The output includes the following components.
| Section | Description |
|---|---|
| modelQueryPlanning | For knowledge bases that use an LLM for query planning, this section reports on the token counts used for input, and the token count for the subqueries. |
| source-specific activity | For each knowledge source included in the query, report on elapsed time and which arguments were used in the query, including the semantic ranker. Knowledge source types include searchIndex, azureBlob, and other supported knowledge sources. |
| agenticReasoningEffort | For each retrieve action, you can specify the degree of LLM support. Use minimal to bypass an LLM, low for constrained LLM processing, and medium for full LLM processing. |
| modelAnswerSynthesis | For knowledge bases that specify answer formulation, this section reports on the token count for formulating the answer, and the token count of the answer output. |
Output reports on the token consumption for agentic reasoning during retrieval at the specified retrieval reasoning effort.
Output also includes the following information:
- Subqueries sent to the retrieval pipeline.
- Errors for any retrieval failures, such as inaccessible knowledge sources.
Here's an example of an activity array.
"activity": [
{
"type": "modelQueryPlanning",
"id": 0,
"inputTokens": 2302,
"outputTokens": 109,
"elapsedMs": 2396
},
{
"type": "searchIndex",
"id": 1,
"knowledgeSourceName": "demo-financials-ks",
"queryTime": "2025-11-04T19:25:23.683Z",
"count": 26,
"elapsedMs": 1137,
"searchIndexArguments": {
"search": "List of companies in the financial sector according to SEC GICS classification",
"filter": null,
"sourceDataFields": [ ],
"searchFields": [ ],
"semanticConfigurationName": "en-semantic-config"
}
},
{
"type": "searchIndex",
"id": 2,
"knowledgeSourceName": "demo-healthcare-ks",
"queryTime": "2025-11-04T19:25:24.186Z",
"count": 17,
"elapsedMs": 494,
"searchIndexArguments": {
"search": "List of companies in the financial sector according to SEC GICS classification",
"filter": null,
"sourceDataFields": [ ],
"searchFields": [ ],
"semanticConfigurationName": "en-semantic-config"
}
},
{
"type": "agenticReasoning",
"id": 3,
"retrievalReasoningEffort": {
"kind": "low"
},
"reasoningTokens": 103368
},
{
"type": "modelAnswerSynthesis",
"id": 4,
"inputTokens": 5821,
"outputTokens": 344,
"elapsedMs": 3837
}
]
Review the references array
The references array is a direct reference from the underlying grounding data and includes the sourceData used to generate the response. It consists of every single document that was found and semantically ranked by the agentic retrieval engine. Fields in the sourceData include an id and semantic fields: title, terms, content.
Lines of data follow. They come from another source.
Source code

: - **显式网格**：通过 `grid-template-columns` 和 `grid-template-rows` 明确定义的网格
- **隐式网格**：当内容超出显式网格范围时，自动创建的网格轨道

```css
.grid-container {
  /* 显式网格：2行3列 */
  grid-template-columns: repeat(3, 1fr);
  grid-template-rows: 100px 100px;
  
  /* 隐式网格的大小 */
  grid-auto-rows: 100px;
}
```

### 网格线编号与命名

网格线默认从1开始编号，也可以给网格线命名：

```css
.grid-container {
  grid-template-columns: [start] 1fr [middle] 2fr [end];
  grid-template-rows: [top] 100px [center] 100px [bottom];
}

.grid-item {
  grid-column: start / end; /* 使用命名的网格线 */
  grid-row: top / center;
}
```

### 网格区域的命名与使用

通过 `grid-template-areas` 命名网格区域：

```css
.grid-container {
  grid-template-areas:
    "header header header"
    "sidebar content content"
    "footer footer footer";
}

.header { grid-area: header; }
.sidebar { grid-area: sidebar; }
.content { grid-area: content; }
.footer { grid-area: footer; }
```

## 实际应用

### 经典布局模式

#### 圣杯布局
The id is a reference ID for an item within a specific response. It's not the document key in the search index. It's used for providing citations.
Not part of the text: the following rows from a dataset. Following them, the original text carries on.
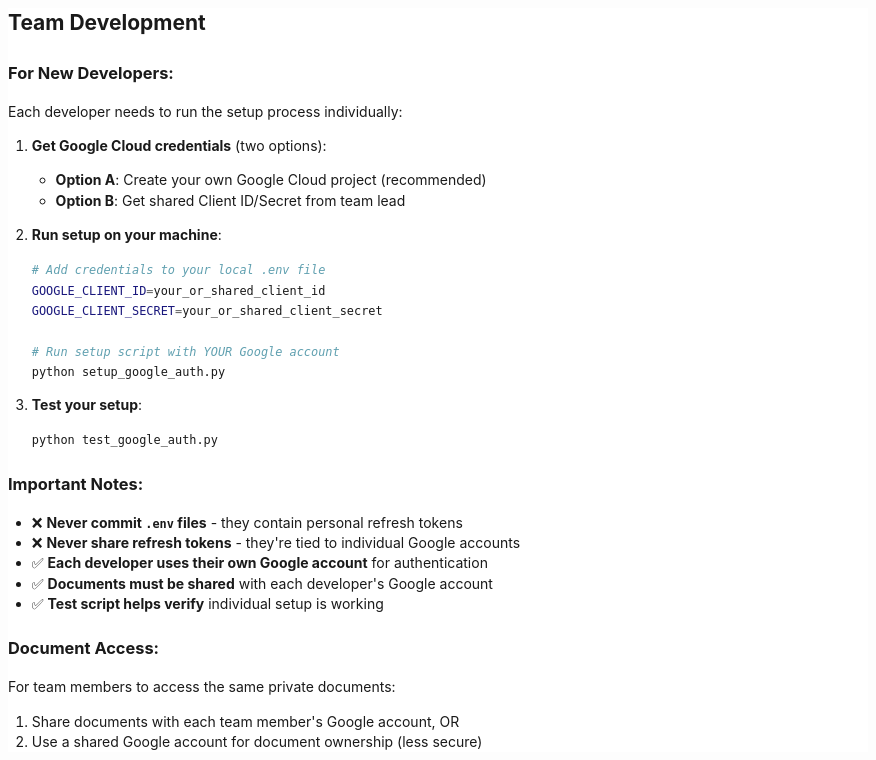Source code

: ## Team Development

### For New Developers:

Each developer needs to run the setup process individually:

1. **Get Google Cloud credentials** (two options):
   - **Option A**: Create your own Google Cloud project (recommended)
   - **Option B**: Get shared Client ID/Secret from team lead

2. **Run setup on your machine**:
   ```bash
   # Add credentials to your local .env file
   GOOGLE_CLIENT_ID=your_or_shared_client_id
   GOOGLE_CLIENT_SECRET=your_or_shared_client_secret
   
   # Run setup script with YOUR Google account
   python setup_google_auth.py
   ```

3. **Test your setup**:
   ```bash
   python test_google_auth.py
   ```

### Important Notes:

- ❌ **Never commit `.env` files** - they contain personal refresh tokens
- ❌ **Never share refresh tokens** - they're tied to individual Google accounts
- ✅ **Each developer uses their own Google account** for authentication
- ✅ **Documents must be shared** with each developer's Google account
- ✅ **Test script helps verify** individual setup is working

### Document Access:

For team members to access the same private documents:
1. Share documents with each team member's Google account, OR
2. Use a shared Google account for document ownership (less secure)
The purpose of this array is to provide a chat message style structure for easy integration. For example, if you want to serialize the results into a different structure or you require some programmatic manipulation of the data before you returned it to the user.
You can also get the structured data from the source data object in the references array to manipulate it however you see fit.
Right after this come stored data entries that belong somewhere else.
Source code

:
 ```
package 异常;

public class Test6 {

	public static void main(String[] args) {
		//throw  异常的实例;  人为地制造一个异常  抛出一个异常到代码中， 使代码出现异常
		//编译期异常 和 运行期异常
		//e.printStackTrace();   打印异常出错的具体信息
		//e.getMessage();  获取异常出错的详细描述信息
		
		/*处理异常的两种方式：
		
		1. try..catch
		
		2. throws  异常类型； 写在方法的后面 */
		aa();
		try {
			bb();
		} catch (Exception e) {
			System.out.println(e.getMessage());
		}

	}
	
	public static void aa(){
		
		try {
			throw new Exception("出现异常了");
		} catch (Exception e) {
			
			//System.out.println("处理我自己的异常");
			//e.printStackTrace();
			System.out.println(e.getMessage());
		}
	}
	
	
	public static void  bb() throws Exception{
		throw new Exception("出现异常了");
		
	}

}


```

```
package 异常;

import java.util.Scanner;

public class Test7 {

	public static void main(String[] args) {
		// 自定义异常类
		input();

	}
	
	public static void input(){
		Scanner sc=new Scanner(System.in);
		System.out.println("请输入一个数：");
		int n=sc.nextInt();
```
Here's an example of the references array.
"references": [
{
"type": "AzureSearchDoc",
"id": "0",
"activitySource": 2,
"docKey": "earth_at_night_508_page_104_verbalized",
"sourceData": null
},
{
"type": "AzureSearchDoc",
"id": "1",
"activitySource": 2,
"docKey": "earth_at_night_508_page_105_verbalized",
"sourceData": null
}
]
Note
If you're retrieving content from a OneLake or indexed SharePoint knowledge source, set includeReferenceSourceData to true on the retrieve request to get the source document URL in the citation.